**DATA SHOWN:**
:::::

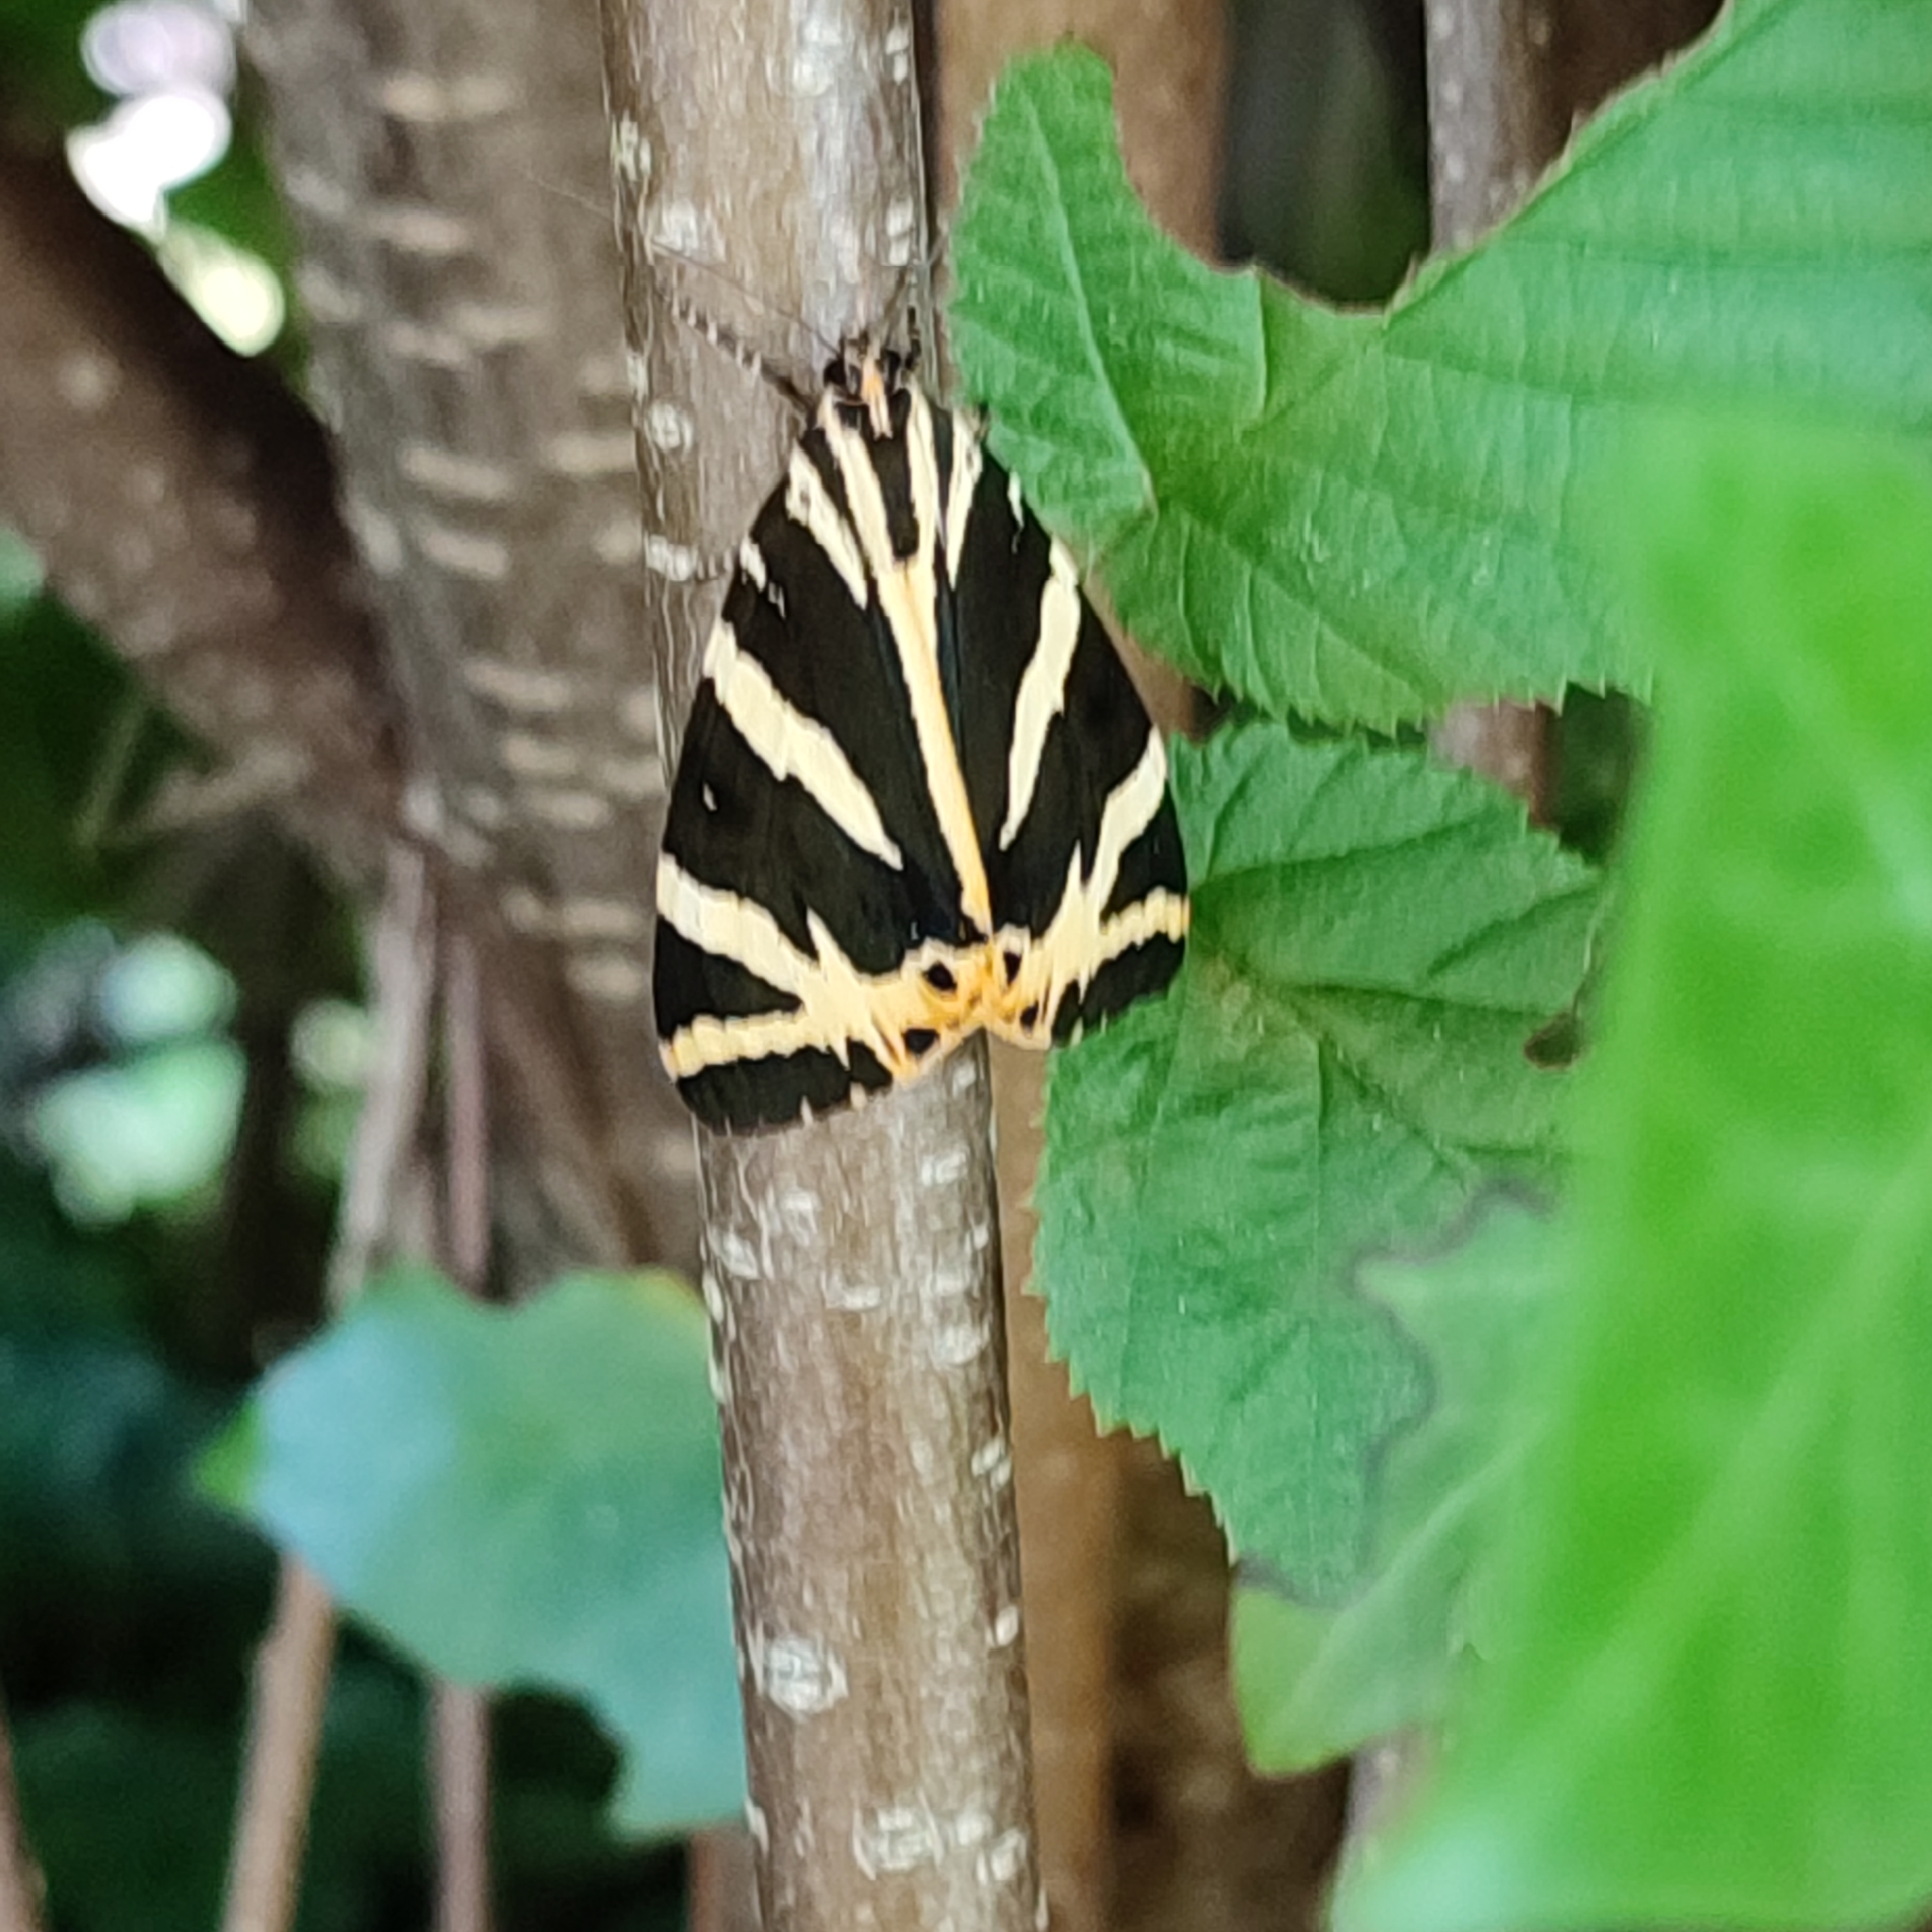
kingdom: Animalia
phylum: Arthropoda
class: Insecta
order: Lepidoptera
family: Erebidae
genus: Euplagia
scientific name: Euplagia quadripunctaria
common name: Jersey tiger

:::::

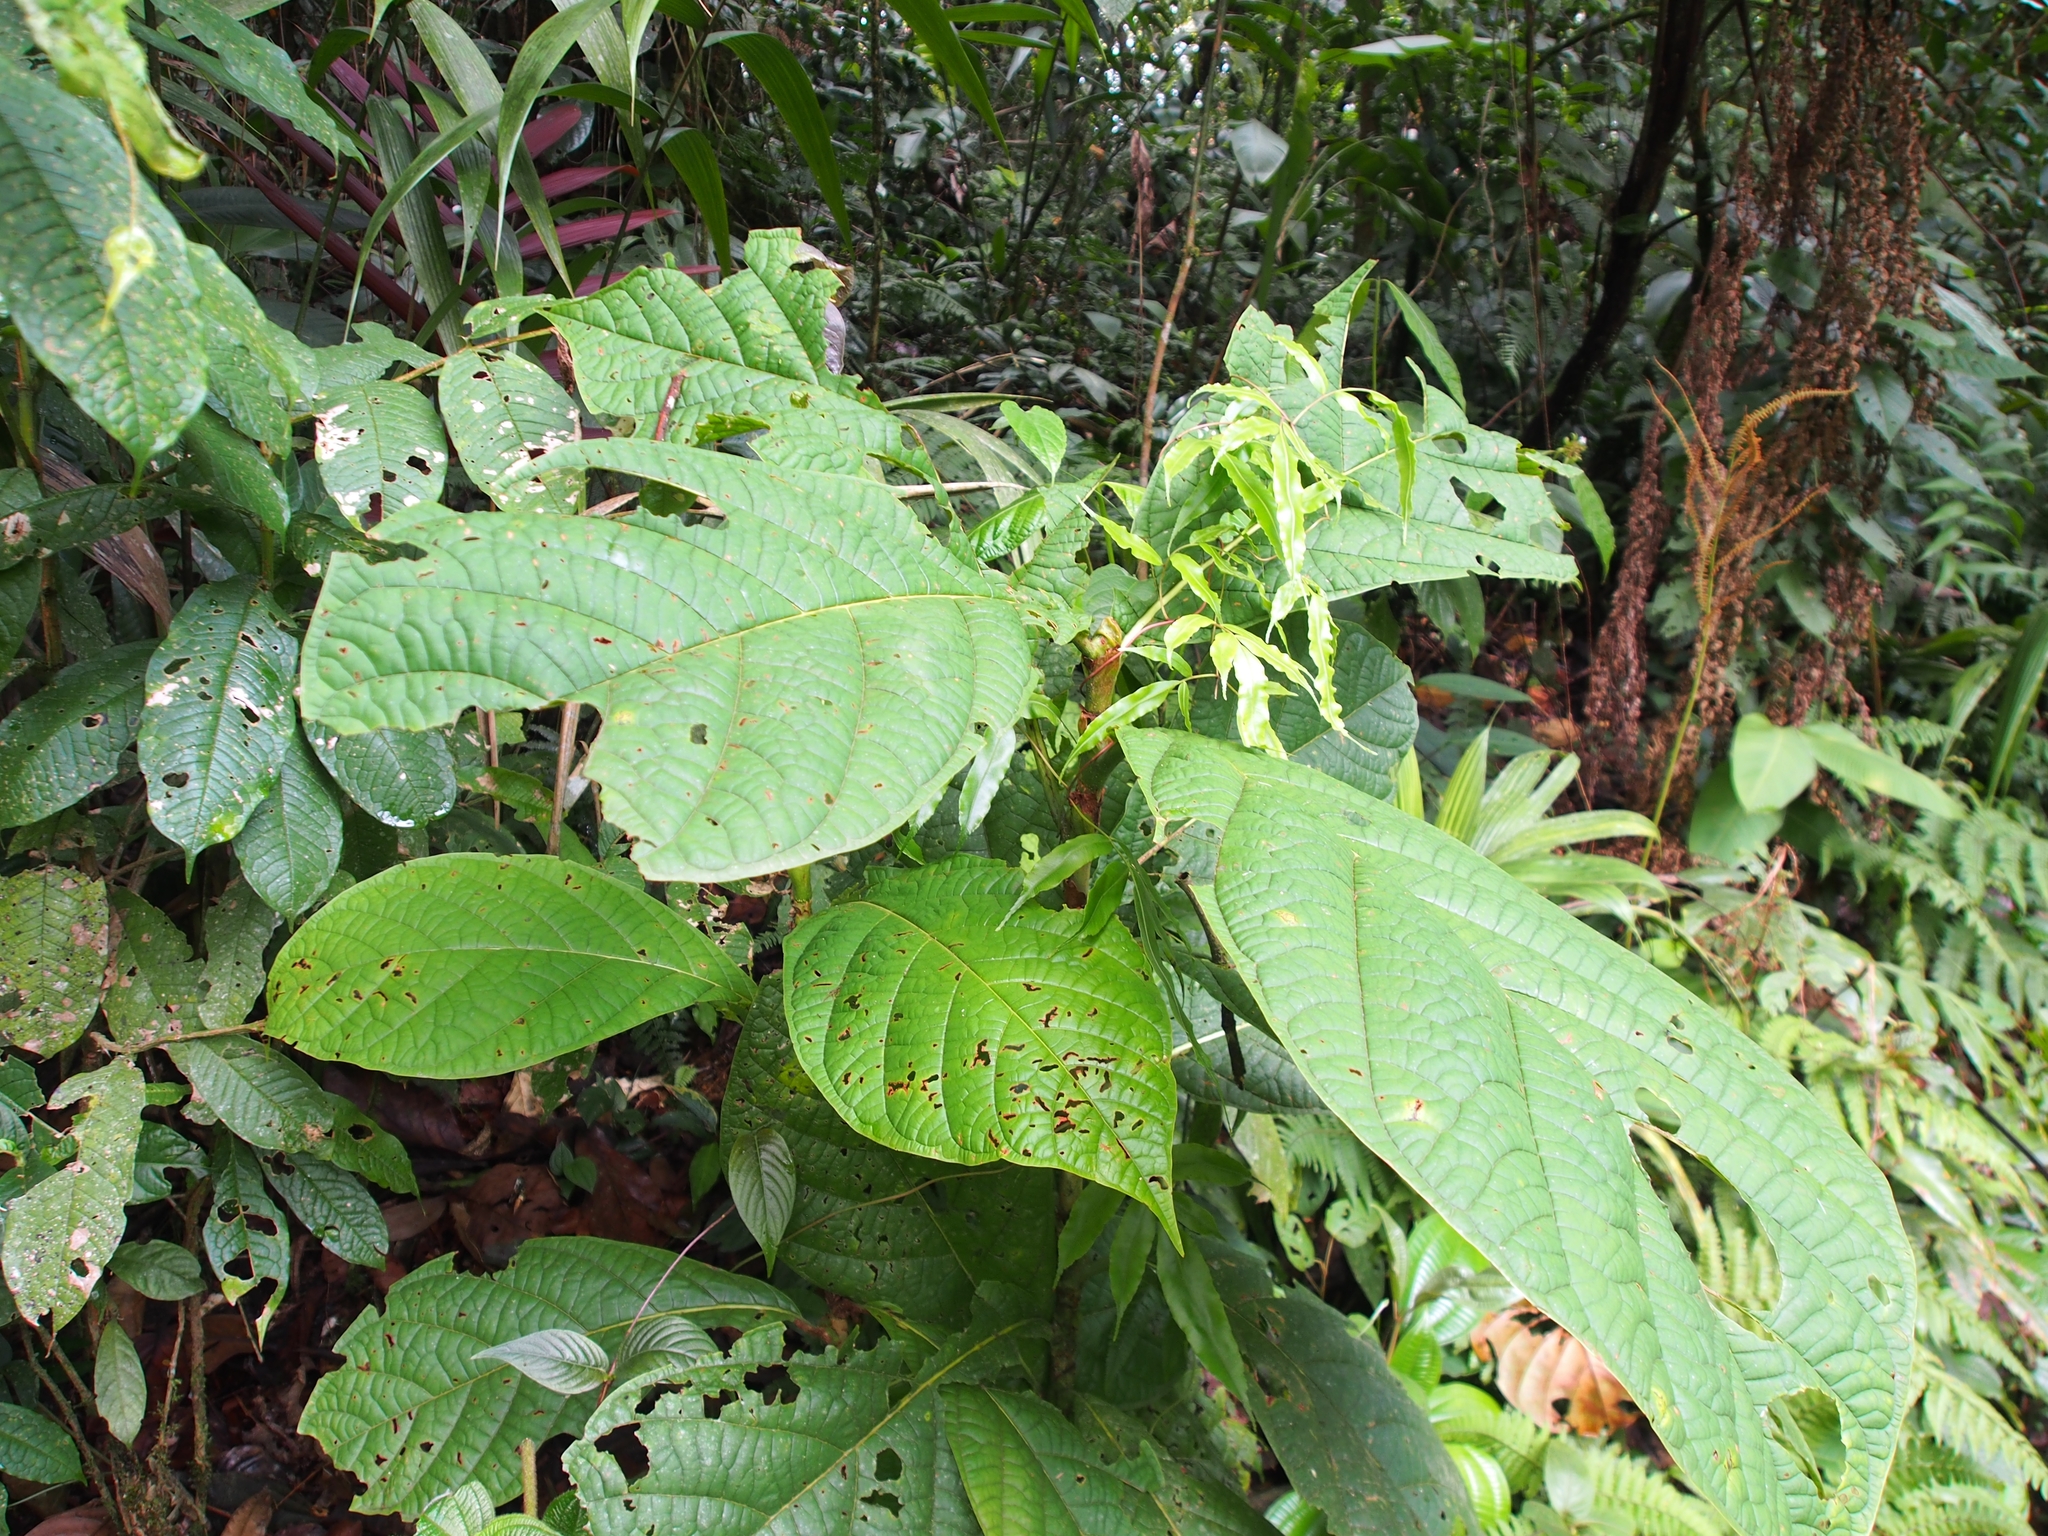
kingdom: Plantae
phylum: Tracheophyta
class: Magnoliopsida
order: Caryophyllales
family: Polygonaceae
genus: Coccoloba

:::::

**EXERCISE REQUIREMENTS:** Copy out the lines of the entries from the line containing "phylum: Arthropoda" up to and including the line containing "scientific name: Euplagia quadripunctaria".

**ANSWER TO THIS EXERCISE:**
phylum: Arthropoda
class: Insecta
order: Lepidoptera
family: Erebidae
genus: Euplagia
scientific name: Euplagia quadripunctaria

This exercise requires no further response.